Ketiga: Perjanjian Asuransi Bisnis itu mengandung unsur riba fadhal dan riba nasi’ah sekaligus. Karena kalau perusahaan asuransi membayar konpensasi kepada pihak peserta (penerima jasa asuransi) , atau kepada ahli warisnya melebihi dari jumlah uang yang telah mereka setorkan, berarti itu riba fadhal. Jika pihak perusahaan membayarkan uang asuransi itu setelah beberapa waktu, maka hal itu termasuk riba nasi’ah. Jika pihak perusahaan asuransi hanya membayarkan kepada pihak nasabah sebesar yang dia setorkan saja, berarti itu hanya riba nasi’ah.

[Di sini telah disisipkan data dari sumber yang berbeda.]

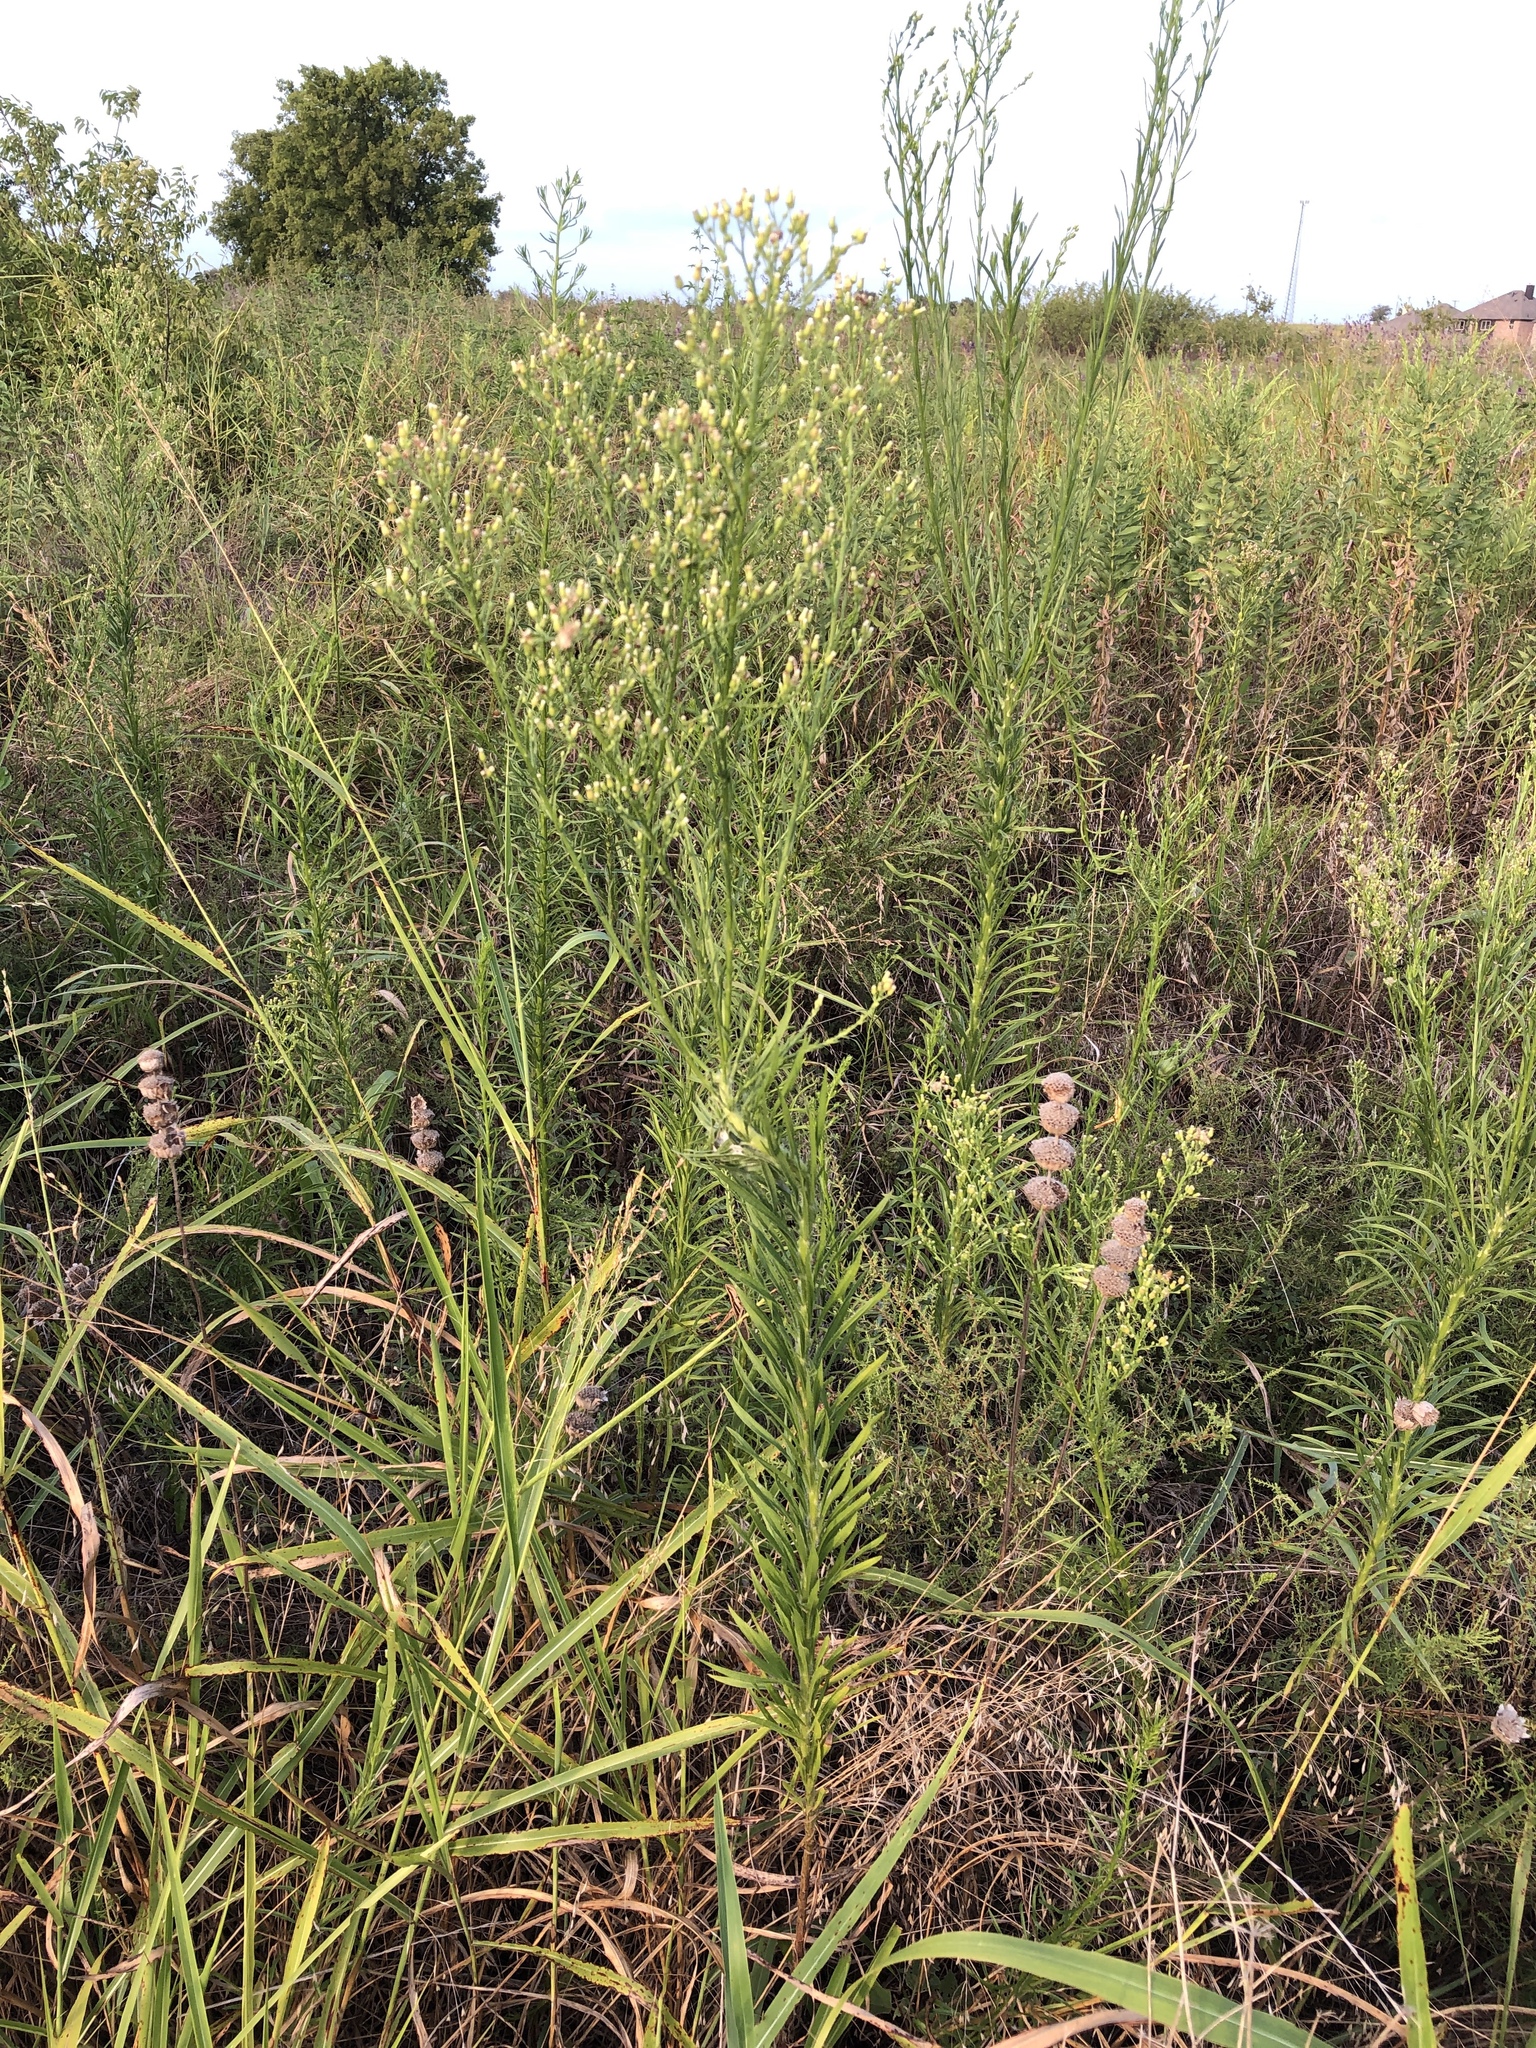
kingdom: Plantae
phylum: Tracheophyta
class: Magnoliopsida
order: Asterales
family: Asteraceae
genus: Erigeron
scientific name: Erigeron canadensis
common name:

Dan kedua jenis riba tersebut telah diharamkan berdasarkan nash dan ijma' para ulama.


Keempat: Akad Asuransi Bisnis juga mengandung unsur  rihan ( taruhan )  yang diharamkan. Karena mengandung unsur ketidakpastian, penipuan, serta  perjudian. Syariat tidak membolehkan taruhan kecuali apabila menguntungkan Islam, dan mengangkat syiarnya dengan hujjah dan senjata. Nabi saw telah memberikan keringanan pada taruhan ini secara terbatas pada tiga hal saja, sebagaimana dalam hadits Abu Hurairah ra, bahwasnya Rasulullah saw bersabda :

لَا سَبَقَ إِلَّا فِي خُفٍّ أَوْ فِي حَافِرٍ أَوْ نَصْلٍ


" Tidak ada perlombaan  kecuali dalam hewan yang bertapak kaki ( unta ), atau  yang berkuku ( kuda ), serta memanah.” ( Hadits Shahih Riwayat Abu Daud, no : 2210 )

Asuransi tidak termasuk dalam kategori tersebut, bahkan tidak mirip sama sekali, sehingga diharamkan.


Kelima: Perjanjian Asuransi Bisnis ini termasuk mengambil harta orang tanpa imbalan. Mengambil harta tanpa imbalan dalam semua bentuk perniagaan itu diharamkan, karena termasuk yang dilarang dalam firman Allah:

يَا أَيُّهَا الَّذِينَ آمَنُواْ لاَ تَأْكُلُواْ أَمْوَالَكُمْ بَيْنَكُمْ بِالْبَاطِلِ إِلاَّ أَن تَكُونَ تِجَارَةً عَن تَرَاضٍ مِّنكُمْ وَلاَ تَقْتُلُواْ أَنفُسَكُمْ إِنَّ اللّهَ كَانَ بِكُمْ رَحِيمًا


"Hai orang-orang yang beriman, janganlah kamu saling memakan harta sesamamu dengan jalan yang batil, kecuali dengan jalan perniagaan yang berlaku dengan suka sama suka diantara kamu. Dan janganlah kamu membunuh dirimu; sesungguhnya Allah adalah Maha Penyayang kepadamu." (Qs.An-Nisa': 29).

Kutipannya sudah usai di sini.